We see time and time again, folks who are trying to understand RDD, ask questions about RDD online in websites like stackoverflow or other tech. forums and they are usually pointed to the RDD paper from the Spark authors. The RDD paper is great but we have to understand that the paper is a research paper and it is meant to condense years of research and findings in to few pages. The RDD paper is not a good stating point if you are tying to understand what is RDD. So students or aspiring Spark learners who are referred to this paper to understand RDD are usually lost and even more confused before they encountered the paper.
So we have decided not to refer to this paper or ask students to refer to this paper in this post or in our Spark Starter Kit course. With that goal let’s start this post.
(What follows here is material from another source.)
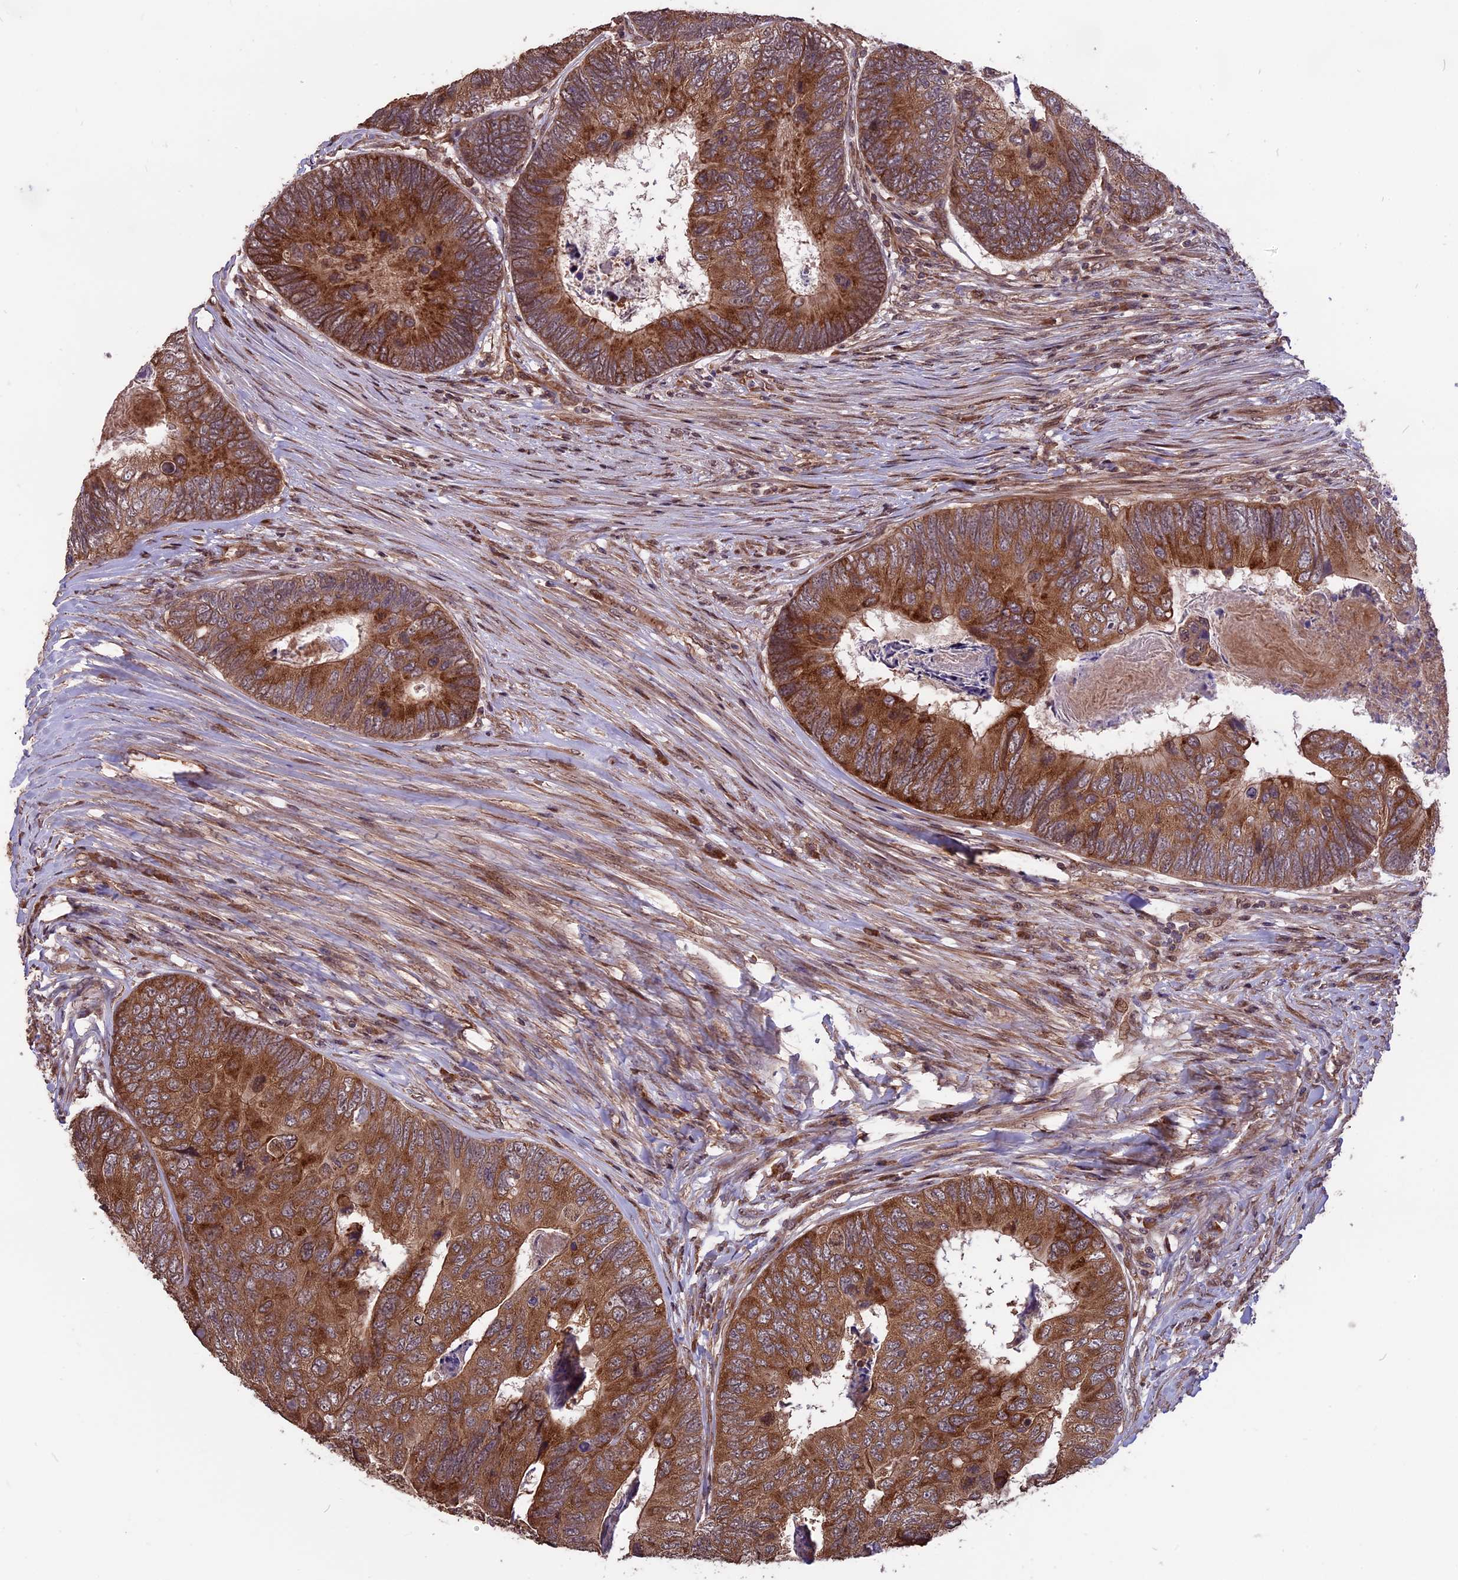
{"staining": {"intensity": "strong", "quantity": ">75%", "location": "cytoplasmic/membranous"}, "tissue": "colorectal cancer", "cell_type": "Tumor cells", "image_type": "cancer", "snomed": [{"axis": "morphology", "description": "Adenocarcinoma, NOS"}, {"axis": "topography", "description": "Colon"}], "caption": "DAB (3,3'-diaminobenzidine) immunohistochemical staining of human colorectal adenocarcinoma shows strong cytoplasmic/membranous protein staining in approximately >75% of tumor cells. Immunohistochemistry stains the protein in brown and the nuclei are stained blue.", "gene": "ZNF598", "patient": {"sex": "female", "age": 67}}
The very first reason behind Spark’s speed is in-memory computing but in-memory computing is not a revolutionary new concept. In-memory computing in Spark is special because Spark does in-memory computing in a distributed scale – with hundreds, thousand or even more commodity computers. In-memory computing sounds like a very simple idea but to implement the Same in a distributed environment is not simple and easy. There are lot of complexities.
Let’s forget Spark for a minute and visualize a simple example. John is given a piece of paper with number 10 written on it. You can think of this as an input dataset. So John reads 10 adds 10 and memorize the result 20, Emily asks John for the result, John answers 20, Emily adds 20 and memorize 40 as the result. Sam asks Emily for the result, Emily says 40, Sam adds 5 and memorize 45 as the result, finally Riley will ask Sam for the result and will add 40 to 45 and memorize 85 as the result.
Note that each person is memorizing the result of their calculation. This is analogous to individual nodes keeping their intermediate output in memory.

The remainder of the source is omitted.